ここで、今回の裁判では、「フランク三浦」と「フランクミューラー」が需要者において混同するか否かが商標登録の有効性の判断ポイントであったのですが、本裁判では両商標は「称呼」において類似性が確かにあるけれども、外観や観念で明らかに区別でき、そして、フランクミューラーという高級時計の販売単価とそれよりもかなり低額なパロディ時計「フランク三浦」は、その指向性は全く異にするから、需要者は両商標を混同することは到底考えられないという判断に基づいて、「フランク三浦」の商標登録は有効という判断となりました(特許庁の商標登録無効の審決の取消)。
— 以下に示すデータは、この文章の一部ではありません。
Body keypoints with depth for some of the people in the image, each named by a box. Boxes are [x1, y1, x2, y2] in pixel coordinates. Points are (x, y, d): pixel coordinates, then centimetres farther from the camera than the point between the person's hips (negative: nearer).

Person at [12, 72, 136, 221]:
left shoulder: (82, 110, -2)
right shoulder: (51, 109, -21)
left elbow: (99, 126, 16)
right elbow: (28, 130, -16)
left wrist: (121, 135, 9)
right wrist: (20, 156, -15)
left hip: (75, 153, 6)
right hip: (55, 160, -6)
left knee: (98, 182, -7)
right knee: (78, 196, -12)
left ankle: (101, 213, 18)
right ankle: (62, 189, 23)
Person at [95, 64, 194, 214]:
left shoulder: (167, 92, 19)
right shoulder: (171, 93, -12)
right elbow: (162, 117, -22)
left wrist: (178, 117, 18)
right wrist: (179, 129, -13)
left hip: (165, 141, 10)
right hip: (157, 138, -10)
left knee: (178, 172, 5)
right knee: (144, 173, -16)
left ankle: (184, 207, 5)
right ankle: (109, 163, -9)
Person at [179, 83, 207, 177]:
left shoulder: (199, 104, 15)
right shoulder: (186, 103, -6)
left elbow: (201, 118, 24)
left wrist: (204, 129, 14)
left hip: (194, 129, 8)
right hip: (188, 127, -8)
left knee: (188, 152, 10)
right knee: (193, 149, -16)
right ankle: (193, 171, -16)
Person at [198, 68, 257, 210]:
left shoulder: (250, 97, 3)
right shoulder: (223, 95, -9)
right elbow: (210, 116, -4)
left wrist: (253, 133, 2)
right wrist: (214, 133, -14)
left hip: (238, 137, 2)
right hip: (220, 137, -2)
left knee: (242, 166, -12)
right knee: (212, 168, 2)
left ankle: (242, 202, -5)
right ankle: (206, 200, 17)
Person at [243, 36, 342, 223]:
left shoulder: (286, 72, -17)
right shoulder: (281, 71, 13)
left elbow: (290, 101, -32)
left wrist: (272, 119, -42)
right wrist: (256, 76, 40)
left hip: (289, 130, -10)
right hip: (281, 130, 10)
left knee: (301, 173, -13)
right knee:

しかし、この事件は、需要者の混同の有無という点でパロディブランドの商標登録の有効性が争われた裁判事件であって、それ以上でもそれ以下でもないように思います。即ち、この事件をもって、パロディブランドやパロディ商品が知財面で全く問題がないという判断にならないように注意が必要と思います。例えば、「フランク三浦」なるパロディ時計について今後もその販売が継続された場合、「フランク三浦」時計を実際に購入した需要者において、「フランクミューラー」ブランドを連想したことやフランクミューラーの独創的な文字盤デザイン(形態)の類似性がその購入動機になっていたような事情が明らかになれば、著名ブランドへのただ乗り、ポリューション(ブランドを汚す)などの観点から不正競争防止法の差止請求等の争いとなる可能性が依然として残されていると思います。

商標登録やその有効性を争う場面でも、本事件のように販売単価に大きな差があるなどの特段の事情が無いのであれば、著名ブランドのパロディ商標の商標登録は認められない場合も多いのではないかと思います(商標法4条1項15号)。